┏━━

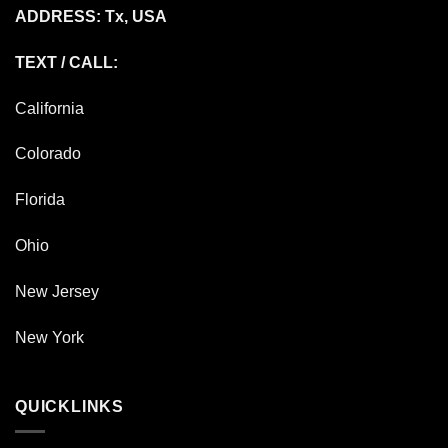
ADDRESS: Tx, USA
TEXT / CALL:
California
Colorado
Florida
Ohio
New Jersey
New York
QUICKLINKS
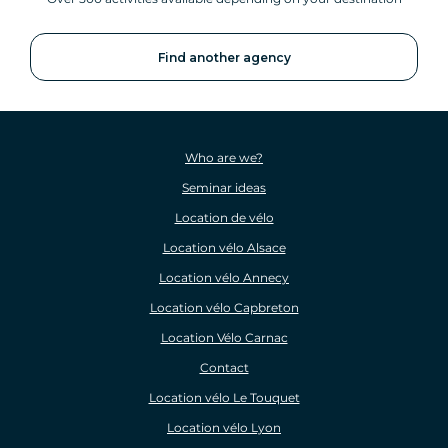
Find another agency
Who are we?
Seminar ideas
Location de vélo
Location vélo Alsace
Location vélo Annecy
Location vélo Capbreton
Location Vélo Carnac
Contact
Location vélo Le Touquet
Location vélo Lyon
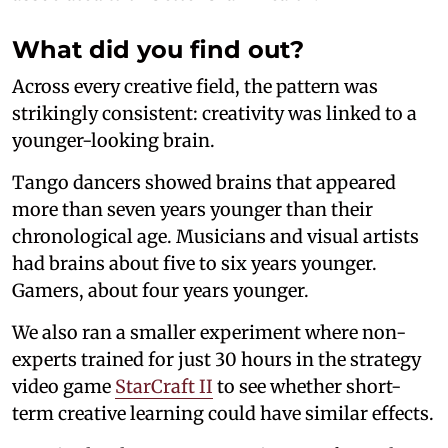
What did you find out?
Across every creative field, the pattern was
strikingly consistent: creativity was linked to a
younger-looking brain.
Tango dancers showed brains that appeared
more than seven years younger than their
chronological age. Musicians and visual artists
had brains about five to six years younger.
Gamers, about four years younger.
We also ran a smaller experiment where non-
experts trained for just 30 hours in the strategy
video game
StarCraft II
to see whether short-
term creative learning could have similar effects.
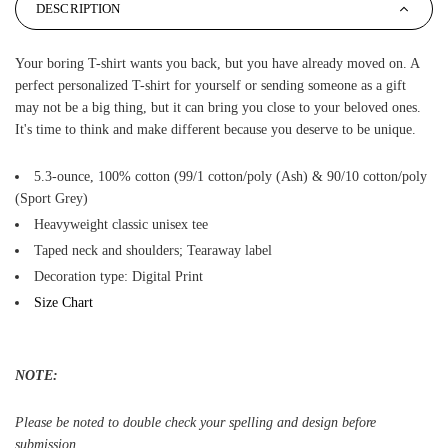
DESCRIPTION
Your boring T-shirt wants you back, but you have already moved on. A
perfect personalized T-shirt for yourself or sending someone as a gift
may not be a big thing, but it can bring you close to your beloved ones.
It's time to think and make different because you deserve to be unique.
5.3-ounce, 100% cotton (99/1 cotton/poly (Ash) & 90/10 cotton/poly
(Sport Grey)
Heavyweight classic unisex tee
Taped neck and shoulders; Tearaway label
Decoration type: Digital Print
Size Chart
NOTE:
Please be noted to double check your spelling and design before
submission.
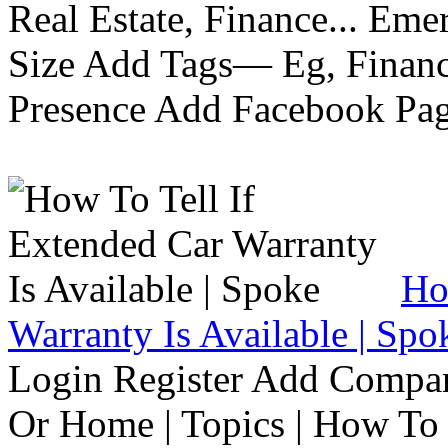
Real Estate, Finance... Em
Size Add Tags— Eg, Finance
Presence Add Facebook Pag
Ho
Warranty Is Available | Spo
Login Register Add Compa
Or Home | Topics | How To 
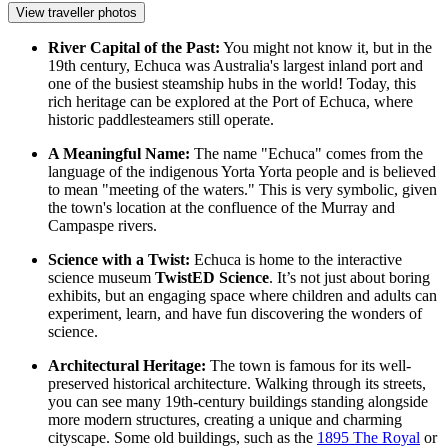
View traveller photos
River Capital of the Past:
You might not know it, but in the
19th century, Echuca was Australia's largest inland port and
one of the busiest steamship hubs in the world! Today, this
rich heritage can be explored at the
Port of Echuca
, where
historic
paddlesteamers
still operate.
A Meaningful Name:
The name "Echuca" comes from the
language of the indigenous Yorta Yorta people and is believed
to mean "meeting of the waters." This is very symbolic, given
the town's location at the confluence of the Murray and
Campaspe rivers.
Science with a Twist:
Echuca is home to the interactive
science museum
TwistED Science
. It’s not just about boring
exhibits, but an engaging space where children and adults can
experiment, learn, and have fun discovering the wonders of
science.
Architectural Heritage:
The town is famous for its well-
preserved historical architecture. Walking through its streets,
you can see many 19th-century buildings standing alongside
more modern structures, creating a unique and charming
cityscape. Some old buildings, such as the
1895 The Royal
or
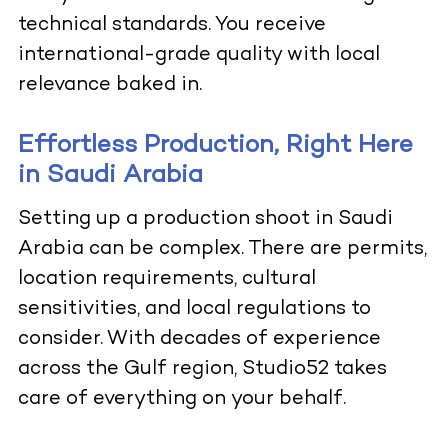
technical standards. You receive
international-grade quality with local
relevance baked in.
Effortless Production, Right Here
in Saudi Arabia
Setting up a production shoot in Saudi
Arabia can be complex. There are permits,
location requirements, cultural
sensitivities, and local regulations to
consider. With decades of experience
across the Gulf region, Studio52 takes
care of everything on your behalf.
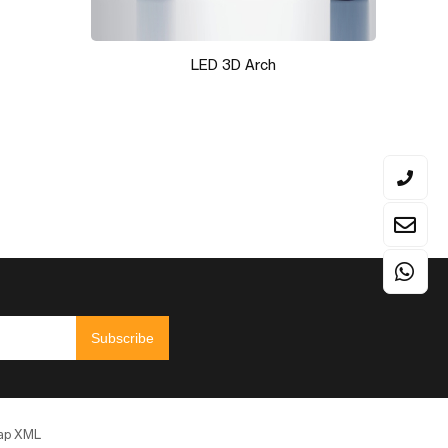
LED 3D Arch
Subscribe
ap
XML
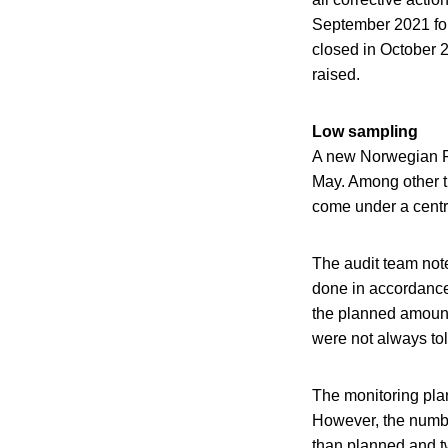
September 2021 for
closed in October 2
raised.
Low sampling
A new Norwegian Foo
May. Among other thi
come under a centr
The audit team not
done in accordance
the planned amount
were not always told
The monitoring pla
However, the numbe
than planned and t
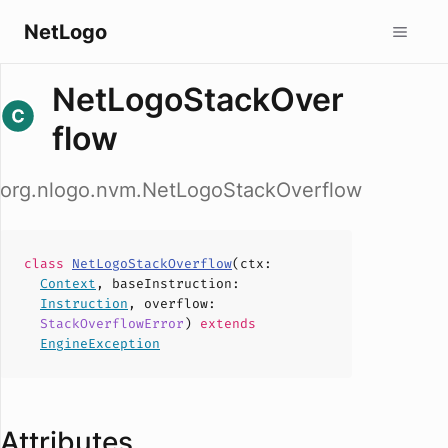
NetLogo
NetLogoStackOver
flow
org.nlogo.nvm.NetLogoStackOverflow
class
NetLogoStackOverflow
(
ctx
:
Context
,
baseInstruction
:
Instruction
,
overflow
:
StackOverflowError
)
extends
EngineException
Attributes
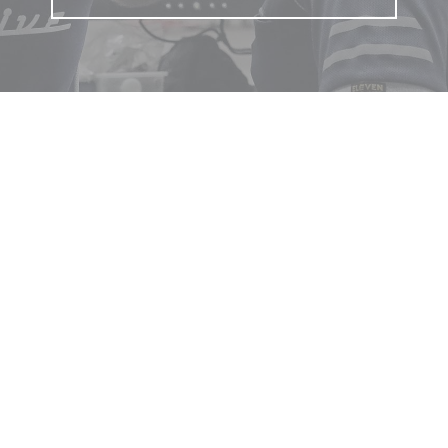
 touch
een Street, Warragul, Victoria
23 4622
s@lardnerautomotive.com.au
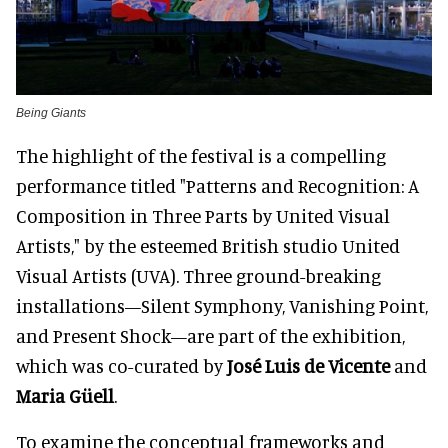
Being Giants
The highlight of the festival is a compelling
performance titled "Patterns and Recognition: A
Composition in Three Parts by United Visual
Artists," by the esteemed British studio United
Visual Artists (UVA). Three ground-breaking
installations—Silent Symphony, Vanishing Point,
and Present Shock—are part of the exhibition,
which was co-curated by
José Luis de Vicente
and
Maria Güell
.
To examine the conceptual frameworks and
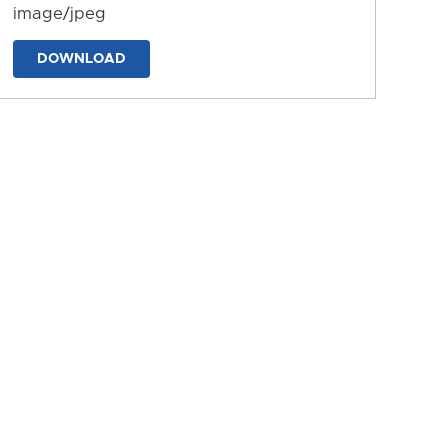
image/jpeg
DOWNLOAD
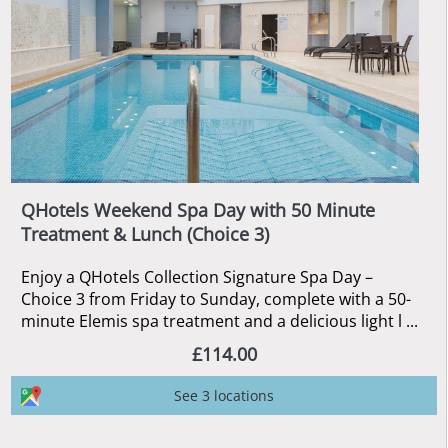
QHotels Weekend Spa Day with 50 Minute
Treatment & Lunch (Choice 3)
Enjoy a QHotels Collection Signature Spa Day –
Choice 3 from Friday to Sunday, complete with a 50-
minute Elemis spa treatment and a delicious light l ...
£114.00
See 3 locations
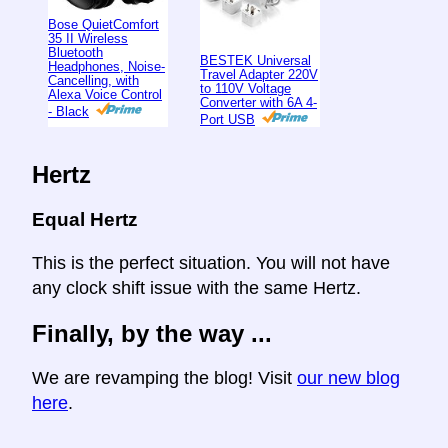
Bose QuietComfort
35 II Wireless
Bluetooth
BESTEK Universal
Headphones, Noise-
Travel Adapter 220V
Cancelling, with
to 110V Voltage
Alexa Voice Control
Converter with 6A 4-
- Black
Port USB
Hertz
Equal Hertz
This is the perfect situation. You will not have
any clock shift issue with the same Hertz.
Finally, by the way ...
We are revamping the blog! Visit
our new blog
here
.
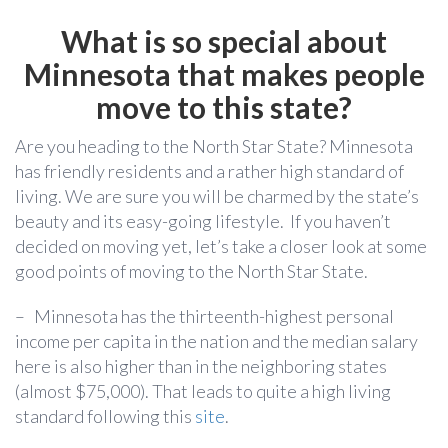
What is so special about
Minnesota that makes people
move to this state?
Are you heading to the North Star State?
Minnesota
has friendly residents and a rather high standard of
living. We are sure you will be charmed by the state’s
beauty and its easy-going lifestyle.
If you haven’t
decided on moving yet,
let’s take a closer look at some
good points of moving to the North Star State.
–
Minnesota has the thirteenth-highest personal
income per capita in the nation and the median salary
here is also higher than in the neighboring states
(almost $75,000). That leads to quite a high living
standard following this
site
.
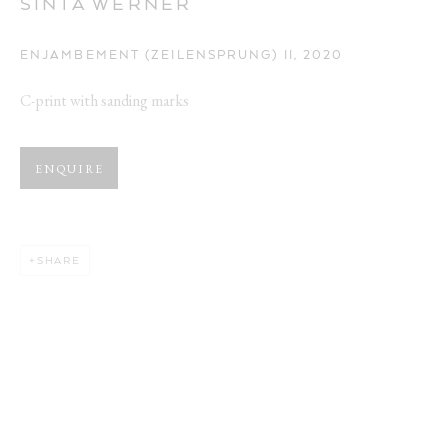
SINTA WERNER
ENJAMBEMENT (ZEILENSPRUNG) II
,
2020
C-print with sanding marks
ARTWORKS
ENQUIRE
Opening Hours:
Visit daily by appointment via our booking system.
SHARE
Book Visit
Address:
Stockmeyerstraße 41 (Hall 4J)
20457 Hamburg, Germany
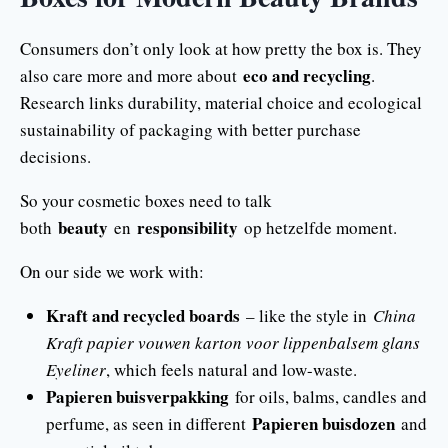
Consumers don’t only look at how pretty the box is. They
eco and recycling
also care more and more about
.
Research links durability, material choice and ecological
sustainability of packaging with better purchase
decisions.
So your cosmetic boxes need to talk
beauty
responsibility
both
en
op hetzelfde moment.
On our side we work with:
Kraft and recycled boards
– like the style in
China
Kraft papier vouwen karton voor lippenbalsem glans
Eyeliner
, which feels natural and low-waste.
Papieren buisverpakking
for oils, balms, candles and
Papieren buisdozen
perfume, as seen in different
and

┗━━

| EXERCISE BRIEF |
Copy the material exactly as written and leave every picture behind.

| SOLUTION TO THIS PROBLEM |
ADDRESS: Tx, USA
TEXT / CALL:
California
Colorado
Florida
Ohio
New Jersey
New York
QUICKLINKS
Find another agency
Who are we?
Seminar ideas
Location de vélo
Location vélo Alsace
Location vélo Annecy
Location vélo Capbreton
Location Vélo Carnac
Contact
Location vélo Le Touquet
Location vélo Lyon
What did you find out?
Across every creative field, the pattern was
strikingly consistent: creativity was linked to a
younger-looking brain.
Tango dancers showed brains that appeared
more than seven years younger than their
chronological age. Musicians and visual artists
had brains about five to six years younger.
Gamers, about four years younger.
We also ran a smaller experiment where non-
experts trained for just 30 hours in the strategy
video game
StarCraft II
to see whether short-
term creative learning could have similar effects.
DESCRIPTION
Your boring T-shirt wants you back, but you have already moved on. A
perfect personalized T-shirt for yourself or sending someone as a gift
may not be a big thing, but it can bring you close to your beloved ones.
It's time to think and make different because you deserve to be unique.
5.3-ounce, 100% cotton (99/1 cotton/poly (Ash) & 90/10 cotton/poly
(Sport Grey)
Heavyweight classic unisex tee
Taped neck and shoulders; Tearaway label
Decoration type: Digital Print
Size Chart
NOTE:
Please be noted to double check your spelling and design before
submission.
Real Estate, Finance... Em
Size Add Tags— Eg, Finance
Presence Add Facebook Pag
Ho
Warranty Is Available | Spo
Login Register Add Compa
Or Home | Topics | How To 
View traveller photos
River Capital of the Past:
You might not know it, but in the
19th century, Echuca was Australia's largest inland port and
one of the busiest steamship hubs in the world! Today, this
rich heritage can be explored at the
Port of Echuca
, where
historic
paddlesteamers
still operate.
A Meaningful Name:
The name "Echuca" comes from the
language of the indigenous Yorta Yorta people and is believed
to mean "meeting of the waters." This is very symbolic, given
the town's location at the confluence of the Murray and
Campaspe rivers.
Science with a Twist:
Echuca is home to the interactive
science museum
TwistED Science
. It’s not just about boring
exhibits, but an engaging space where children and adults can
experiment, learn, and have fun discovering the wonders of
science.
Architectural Heritage:
The town is famous for its well-
preserved historical architecture. Walking through its streets,
you can see many 19th-century buildings standing alongside
more modern structures, creating a unique and charming
cityscape. Some old buildings, such as the
1895 The Royal
or
technical standards. You receive
international-grade quality with local
relevance baked in.
Effortless Production, Right Here
in Saudi Arabia
Setting up a production shoot in Saudi
Arabia can be complex. There are permits,
location requirements, cultural
sensitivities, and local regulations to
consider. With decades of experience
across the Gulf region, Studio52 takes
care of everything on your behalf.
LED 3D Arch
Subscribe
ap
XML
September 2021 for
closed in October 2
raised.
Low sampling
A new Norwegian Foo
May. Among other thi
come under a centr
The audit team not
done in accordance
the planned amount
were not always told
The monitoring pla
However, the numbe
than planned and t
NetLogo
NetLogoStackOver
flow
org.nlogo.nvm.NetLogoStackOverflow
class
NetLogoStackOverflow
(
ctx
:
Context
,
baseInstruction
:
Instruction
,
overflow
:
StackOverflowError
)
extends
EngineException
Attributes
 touch
een Street, Warragul, Victoria
23 4622
s@lardnerautomotive.com.au
Being Giants
The highlight of the festival is a compelling
performance titled "Patterns and Recognition: A
Composition in Three Parts by United Visual
Artists," by the esteemed British studio United
Visual Artists (UVA). Three ground-breaking
installations—Silent Symphony, Vanishing Point,
and Present Shock—are part of the exhibition,
which was co-curated by
José Luis de Vicente
and
Maria Güell
.
To examine the conceptual frameworks and
image/jpeg
DOWNLOAD
QHotels Weekend Spa Day with 50 Minute
Treatment & Lunch (Choice 3)
Enjoy a QHotels Collection Signature Spa Day –
Choice 3 from Friday to Sunday, complete with a 50-
minute Elemis spa treatment and a delicious light l ...
£114.00
See 3 locations
Bose QuietComfort
35 II Wireless
Bluetooth
BESTEK Universal
Headphones, Noise-
Travel Adapter 220V
Cancelling, with
to 110V Voltage
Alexa Voice Control
Converter with 6A 4-
- Black
Port USB
Hertz
Equal Hertz
This is the perfect situation. You will not have
any clock shift issue with the same Hertz.
Finally, by the way ...
We are revamping the blog! Visit
our new blog
here
.
What is so special about
Minnesota that makes people
move to this state?
Are you heading to the North Star State?
Minnesota
has friendly residents and a rather high standard of
living. We are sure you will be charmed by the state’s
beauty and its easy-going lifestyle.
If you haven’t
decided on moving yet,
let’s take a closer look at some
good points of moving to the North Star State.
–
Minnesota has the thirteenth-highest personal
income per capita in the nation and the median salary
here is also higher than in the neighboring states
(almost $75,000). That leads to quite a high living
standard following this
site
.
SINTA WERNER
ENJAMBEMENT (ZEILENSPRUNG) II
,
2020
C-print with sanding marks
ARTWORKS
ENQUIRE
Opening Hours:
Visit daily by appointment via our booking system.
SHARE
Book Visit
Address:
Stockmeyerstraße 41 (Hall 4J)
20457 Hamburg, Germany
Consumers don’t only look at how pretty the box is. They
eco and recycling
also care more and more about
.
Research links durability, material choice and ecological
sustainability of packaging with better purchase
decisions.
So your cosmetic boxes need to talk
beauty
responsibility
both
en
op hetzelfde moment.
On our side we work with:
Kraft and recycled boards
– like the style in
China
Kraft papier vouwen karton voor lippenbalsem glans
Eyeliner
, which feels natural and low-waste.
Papieren buisverpakking
for oils, balms, candles and
Papieren buisdozen
perfume, as seen in different
and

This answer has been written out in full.